January 11, 2011 Getting ready
As I’m preparing to leave for Kansas city, I’m feeling like there’s more I have to do before I go! Like I haven’t finished doing everything I’m supposed to do before I leave for 6 intense months!! I’m scared of leaving things behind. Things I’m supposed to do, people I want to see.. the comfort of my own home~~ I remember being so excited and only thrilled to go, because I was looking ahead at what I was to gain, What I was to learn and grow in, What I’d be immersed in. But now… as the time to leave draws nearer, approaching my loved friends and family about where I’m heading, where I won’t be for 6 months, being so close to my loved ones again and all the familiar things of my life so far, my focus has started to shift towards what I was leaving behind.. what I’d possibly miss while I’m gone.. This has been what’s been tugging at my heart in recent days.. causing me to think up doubts about my decisions, convictions, actions, and follow-through.. the “should I?” questions started popping up left and right.

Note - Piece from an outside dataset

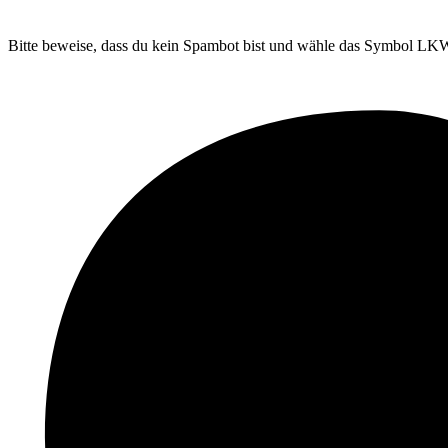
Bitte beweise, dass du kein Spambot bist und wähle das Symbol
LK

But as I got to meet up with and speak with my friends one-on-one, in person, the last 2 days, I’ve been so encouraged by their enthusiastic responses!
Almost everyone was excited and happy for me and what I’d learn and grow in while there at IHOP-KC *International House of Prayer in Kansas City*! Their excitement and hopeful thoughts and prayers for me and my future there were extremely encouraging and reassuring for me.

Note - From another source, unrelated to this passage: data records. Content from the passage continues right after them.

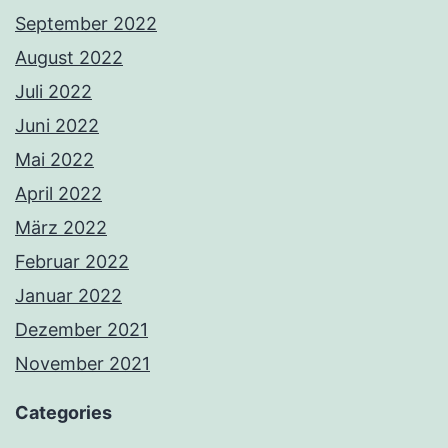
September 2022
August 2022
Juli 2022
Juni 2022
Mai 2022
April 2022
März 2022
Februar 2022
Januar 2022
Dezember 2021
November 2021
Categories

I was so relieved that I was met by positive feelings and thoughts as opposed to other possible responses due to the suddenness of this news to everyone.
God is faithful and he will take care of everything even while I’m not around to help out physically. I’ve got to let go and trust God. Trust that he’s got everything covered. He’s got big plans for AAIV this semester and he’s got big plans for me apart from them as well. I’ve got to keep trusting and keep moving forward in faith and hope of His good and perfect will (plans).